WKXS-FM
- Leland, North Carolina; United States;
- Broadcast area: Wilmington, North Carolina
- Frequency: 94.5 MHz
- Branding: 94.5 The Hawk

Programming
- Format: Classic rock
- Affiliations: Westwood One

Ownership
- Owner: Cumulus Media; (Cumulus Licensing LLC);
- Sister stations: WGNI, WMNX, WWQQ-FM

History
- First air date: February 11, 1994 (as WAHG-FM at 94.1)
- Former call signs: WAAV-FM (4/1/1994-3/8/2000) WAHG (2/11/1994-4/1/1994)
- Former frequencies: 94.1 MHz (1994–2006)

Technical information
- Licensing authority: FCC
- Facility ID: 25998
- Class: A
- ERP: 3,800 watts
- HAAT: 126.7 meters
- Transmitter coordinates: 34°12′35″N 77°56′53″W﻿ / ﻿34.20972°N 77.94806°W

Links
- Public license information: Public file; LMS;
- Webcast: Listen live Listen Live via iHeart
- Website: 945thehawkradio.com

= WKXS-FM =

Radio station in North Carolina

WKXS-FM (94.5 MHz) is a radio station broadcasting a classic rock format and airing The Bob & Tom Show in the morning. Licensed to Leland, North Carolina, United States, the station serves the Wilmington area. The station is currently owned by Cumulus Media.

==History==
WKXS-FM signed on the air on February 11, 1994 as WAHG.
Cumulus Broadcasting purchased four Wilmington radio stations in Spring 1997. After a survey, general manager Clay McCauley said, "Basically, we found a hole in the market big enough to drive a Mack truck through." 25 percent of the market's population was African-American, but only one radio station was reaching that audience.

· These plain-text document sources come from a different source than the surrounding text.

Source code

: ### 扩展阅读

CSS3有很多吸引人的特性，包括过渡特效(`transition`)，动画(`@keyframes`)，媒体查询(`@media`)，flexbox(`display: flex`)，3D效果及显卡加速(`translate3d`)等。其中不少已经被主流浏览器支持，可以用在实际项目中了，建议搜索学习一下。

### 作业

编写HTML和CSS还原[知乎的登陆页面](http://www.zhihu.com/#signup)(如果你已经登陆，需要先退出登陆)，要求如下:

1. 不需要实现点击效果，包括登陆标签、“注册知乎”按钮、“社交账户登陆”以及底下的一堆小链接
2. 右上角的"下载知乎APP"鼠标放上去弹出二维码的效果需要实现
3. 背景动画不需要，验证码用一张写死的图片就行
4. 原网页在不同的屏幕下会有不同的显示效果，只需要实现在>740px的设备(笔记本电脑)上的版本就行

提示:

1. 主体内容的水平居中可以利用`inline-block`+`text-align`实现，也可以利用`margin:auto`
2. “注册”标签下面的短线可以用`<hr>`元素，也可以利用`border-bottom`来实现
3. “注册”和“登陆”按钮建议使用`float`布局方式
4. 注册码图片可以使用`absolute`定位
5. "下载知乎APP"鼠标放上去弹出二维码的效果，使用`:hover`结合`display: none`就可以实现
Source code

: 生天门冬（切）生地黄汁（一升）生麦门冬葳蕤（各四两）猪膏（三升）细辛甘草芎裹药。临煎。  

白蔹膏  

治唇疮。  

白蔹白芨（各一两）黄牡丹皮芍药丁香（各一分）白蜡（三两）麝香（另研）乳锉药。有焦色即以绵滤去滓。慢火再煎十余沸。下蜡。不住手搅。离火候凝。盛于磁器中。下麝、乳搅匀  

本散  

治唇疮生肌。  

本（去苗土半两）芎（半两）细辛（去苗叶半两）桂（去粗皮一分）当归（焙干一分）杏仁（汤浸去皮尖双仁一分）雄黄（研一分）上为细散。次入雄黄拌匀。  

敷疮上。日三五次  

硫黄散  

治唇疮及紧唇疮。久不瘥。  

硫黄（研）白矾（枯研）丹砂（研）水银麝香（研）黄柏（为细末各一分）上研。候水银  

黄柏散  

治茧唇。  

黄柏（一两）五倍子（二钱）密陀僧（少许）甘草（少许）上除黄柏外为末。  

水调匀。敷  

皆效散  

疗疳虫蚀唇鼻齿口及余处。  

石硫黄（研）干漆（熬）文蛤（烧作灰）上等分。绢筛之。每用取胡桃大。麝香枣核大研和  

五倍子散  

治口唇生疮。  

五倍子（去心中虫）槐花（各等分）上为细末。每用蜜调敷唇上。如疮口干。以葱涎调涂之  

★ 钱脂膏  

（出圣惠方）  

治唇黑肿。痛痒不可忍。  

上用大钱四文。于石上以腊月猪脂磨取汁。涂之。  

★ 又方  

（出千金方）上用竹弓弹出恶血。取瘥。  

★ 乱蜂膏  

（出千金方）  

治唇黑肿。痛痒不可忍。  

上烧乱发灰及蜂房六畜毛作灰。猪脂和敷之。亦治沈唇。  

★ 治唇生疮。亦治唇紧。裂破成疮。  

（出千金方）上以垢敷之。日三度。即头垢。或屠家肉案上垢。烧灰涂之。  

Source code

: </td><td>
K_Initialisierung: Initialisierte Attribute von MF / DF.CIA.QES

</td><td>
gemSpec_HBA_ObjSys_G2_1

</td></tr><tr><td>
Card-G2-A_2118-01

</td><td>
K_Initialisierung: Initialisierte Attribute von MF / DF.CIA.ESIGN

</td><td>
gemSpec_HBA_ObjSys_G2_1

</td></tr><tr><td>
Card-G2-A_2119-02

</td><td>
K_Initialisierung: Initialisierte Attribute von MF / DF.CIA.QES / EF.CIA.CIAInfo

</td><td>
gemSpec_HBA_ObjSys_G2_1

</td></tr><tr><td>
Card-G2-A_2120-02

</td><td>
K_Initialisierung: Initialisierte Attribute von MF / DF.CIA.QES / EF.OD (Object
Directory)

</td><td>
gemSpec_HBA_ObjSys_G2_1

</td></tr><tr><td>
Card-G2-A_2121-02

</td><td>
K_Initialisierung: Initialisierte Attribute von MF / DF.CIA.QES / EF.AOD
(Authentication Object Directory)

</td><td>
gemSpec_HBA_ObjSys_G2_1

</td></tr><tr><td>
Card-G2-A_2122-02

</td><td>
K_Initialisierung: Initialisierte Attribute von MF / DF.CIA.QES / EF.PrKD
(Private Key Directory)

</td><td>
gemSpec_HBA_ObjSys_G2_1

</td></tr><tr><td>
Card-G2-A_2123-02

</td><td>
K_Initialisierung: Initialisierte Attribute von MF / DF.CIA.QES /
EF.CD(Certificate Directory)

On Friday, October 3, 1997, WAAV-FM began repeatedly playing "Kiss" by Prince. The new Kiss 94.1 was "All Prince, All the Time" until program director Ken Johnson (from WILD in Boston) played "If Only for One Night" by Luther Vandross on Monday, October 6. The new urban adult contemporary format would include Toni Braxton, Whitney Houston, Anita Baker and Michael Jackson. The target audience would be similar to that of 97.3 Coast FM, which had been the area's only urban contemporary station since 1992. However, Kiss would lean more toward older songs, and the station would not play rap. Local DJs and community involvement were a priority, and Tom Joyner did the morning show.

On March 8, 2000, the call letters changed to WKXS-FM.

Logo under the classic hits format

Kiss received a signal improvement that included a move to 94.5. Still, because of low ratings, the format that included Teddy Pendergrass and Aretha Franklin was changed to classic rock on September 21, 2006. The first song was "Take the Money and Run" by the Steve Miller Band. In December 2006, the station added John Boy and Billy, who had been under contract with WRQR. The station transitioned to full classic rock in 2017.